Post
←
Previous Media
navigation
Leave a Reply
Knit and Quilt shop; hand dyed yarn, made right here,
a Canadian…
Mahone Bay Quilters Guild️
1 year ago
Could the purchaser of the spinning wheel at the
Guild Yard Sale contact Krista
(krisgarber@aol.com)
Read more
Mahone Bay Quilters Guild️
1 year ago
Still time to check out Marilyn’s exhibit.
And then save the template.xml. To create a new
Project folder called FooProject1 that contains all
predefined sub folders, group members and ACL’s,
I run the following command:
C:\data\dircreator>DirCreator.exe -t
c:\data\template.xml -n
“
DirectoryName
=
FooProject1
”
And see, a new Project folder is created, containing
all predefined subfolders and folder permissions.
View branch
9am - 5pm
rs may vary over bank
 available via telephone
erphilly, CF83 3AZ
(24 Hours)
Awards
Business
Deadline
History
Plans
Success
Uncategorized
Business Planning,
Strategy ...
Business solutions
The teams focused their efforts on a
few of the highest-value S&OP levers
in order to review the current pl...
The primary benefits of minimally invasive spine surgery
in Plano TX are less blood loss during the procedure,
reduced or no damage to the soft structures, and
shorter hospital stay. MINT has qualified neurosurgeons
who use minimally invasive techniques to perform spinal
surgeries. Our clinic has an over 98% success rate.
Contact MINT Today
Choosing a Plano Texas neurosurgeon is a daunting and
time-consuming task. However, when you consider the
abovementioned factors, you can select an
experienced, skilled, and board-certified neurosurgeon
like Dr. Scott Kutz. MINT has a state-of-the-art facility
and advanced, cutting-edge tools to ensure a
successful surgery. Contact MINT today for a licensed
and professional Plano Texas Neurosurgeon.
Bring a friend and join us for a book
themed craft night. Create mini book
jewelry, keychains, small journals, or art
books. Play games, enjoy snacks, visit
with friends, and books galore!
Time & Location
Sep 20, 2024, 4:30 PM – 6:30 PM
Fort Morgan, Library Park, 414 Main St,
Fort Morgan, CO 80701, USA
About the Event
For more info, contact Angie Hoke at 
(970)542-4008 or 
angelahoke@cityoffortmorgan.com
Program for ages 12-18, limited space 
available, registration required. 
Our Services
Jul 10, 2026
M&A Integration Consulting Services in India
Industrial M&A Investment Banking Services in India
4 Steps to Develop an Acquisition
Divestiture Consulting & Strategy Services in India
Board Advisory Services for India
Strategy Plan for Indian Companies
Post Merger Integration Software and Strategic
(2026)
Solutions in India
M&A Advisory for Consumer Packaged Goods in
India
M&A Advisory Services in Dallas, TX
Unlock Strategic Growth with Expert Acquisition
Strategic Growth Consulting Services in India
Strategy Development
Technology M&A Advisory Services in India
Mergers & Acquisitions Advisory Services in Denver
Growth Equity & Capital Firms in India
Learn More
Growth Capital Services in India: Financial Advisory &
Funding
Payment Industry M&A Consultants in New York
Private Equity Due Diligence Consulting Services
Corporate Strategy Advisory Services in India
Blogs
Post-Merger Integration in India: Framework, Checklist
::::::::
*Action item*
Transcribe the entries line for line, starting at the very first line and ending at the line containing "Project folder called", with that line included.

*Solution to this task*
Post
←
Previous Media
navigation
Leave a Reply
Knit and Quilt shop; hand dyed yarn, made right here,
a Canadian…
Mahone Bay Quilters Guild️
1 year ago
Could the purchaser of the spinning wheel at the
Guild Yard Sale contact Krista
(krisgarber@aol.com)
Read more
Mahone Bay Quilters Guild️
1 year ago
Still time to check out Marilyn’s exhibit.
And then save the template.xml. To create a new
Project folder called FooProject1 that contains all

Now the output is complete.